## Description of the task
Search the records for the word "Number". Copy every line where it appears.

[Stored data entries]
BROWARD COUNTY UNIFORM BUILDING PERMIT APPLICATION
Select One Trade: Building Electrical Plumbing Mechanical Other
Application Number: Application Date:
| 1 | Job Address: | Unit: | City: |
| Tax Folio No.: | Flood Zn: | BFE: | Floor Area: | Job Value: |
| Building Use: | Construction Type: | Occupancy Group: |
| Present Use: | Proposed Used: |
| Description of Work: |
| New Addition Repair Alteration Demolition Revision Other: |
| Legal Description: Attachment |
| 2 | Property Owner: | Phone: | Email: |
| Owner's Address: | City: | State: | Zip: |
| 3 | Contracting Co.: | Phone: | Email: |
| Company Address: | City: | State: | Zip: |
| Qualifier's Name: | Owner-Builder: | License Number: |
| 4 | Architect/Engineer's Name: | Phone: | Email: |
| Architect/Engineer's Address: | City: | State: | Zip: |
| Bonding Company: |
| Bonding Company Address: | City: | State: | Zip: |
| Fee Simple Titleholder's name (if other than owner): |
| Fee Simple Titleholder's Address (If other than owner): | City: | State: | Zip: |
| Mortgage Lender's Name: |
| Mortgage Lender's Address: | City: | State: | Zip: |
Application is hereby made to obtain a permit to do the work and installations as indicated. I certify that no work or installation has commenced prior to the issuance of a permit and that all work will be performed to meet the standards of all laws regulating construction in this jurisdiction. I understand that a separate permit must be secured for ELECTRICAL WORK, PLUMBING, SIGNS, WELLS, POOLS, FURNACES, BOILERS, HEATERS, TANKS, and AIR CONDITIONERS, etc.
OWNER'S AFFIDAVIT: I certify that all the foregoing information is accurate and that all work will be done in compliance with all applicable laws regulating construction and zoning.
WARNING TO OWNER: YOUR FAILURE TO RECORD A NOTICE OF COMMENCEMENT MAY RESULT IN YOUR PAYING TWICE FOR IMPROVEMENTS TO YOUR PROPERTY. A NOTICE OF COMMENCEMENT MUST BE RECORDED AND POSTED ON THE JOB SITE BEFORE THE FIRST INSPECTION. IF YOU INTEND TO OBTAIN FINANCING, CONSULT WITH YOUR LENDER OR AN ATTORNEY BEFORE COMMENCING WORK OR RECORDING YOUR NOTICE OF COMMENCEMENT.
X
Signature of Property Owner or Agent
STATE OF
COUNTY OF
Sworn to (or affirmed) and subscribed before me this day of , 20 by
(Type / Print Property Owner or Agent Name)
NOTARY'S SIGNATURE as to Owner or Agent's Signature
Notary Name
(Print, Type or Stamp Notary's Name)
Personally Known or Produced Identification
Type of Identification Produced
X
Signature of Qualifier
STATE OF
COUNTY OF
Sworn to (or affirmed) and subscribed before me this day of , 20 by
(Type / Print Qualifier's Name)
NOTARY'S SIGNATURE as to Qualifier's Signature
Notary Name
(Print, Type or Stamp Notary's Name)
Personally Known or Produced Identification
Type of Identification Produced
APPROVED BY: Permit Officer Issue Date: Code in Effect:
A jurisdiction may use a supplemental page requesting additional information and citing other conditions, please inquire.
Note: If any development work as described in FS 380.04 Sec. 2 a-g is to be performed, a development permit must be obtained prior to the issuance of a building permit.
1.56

## Your response
Application Number: Application Date:
| Qualifier's Name: | Owner-Builder: | License Number: |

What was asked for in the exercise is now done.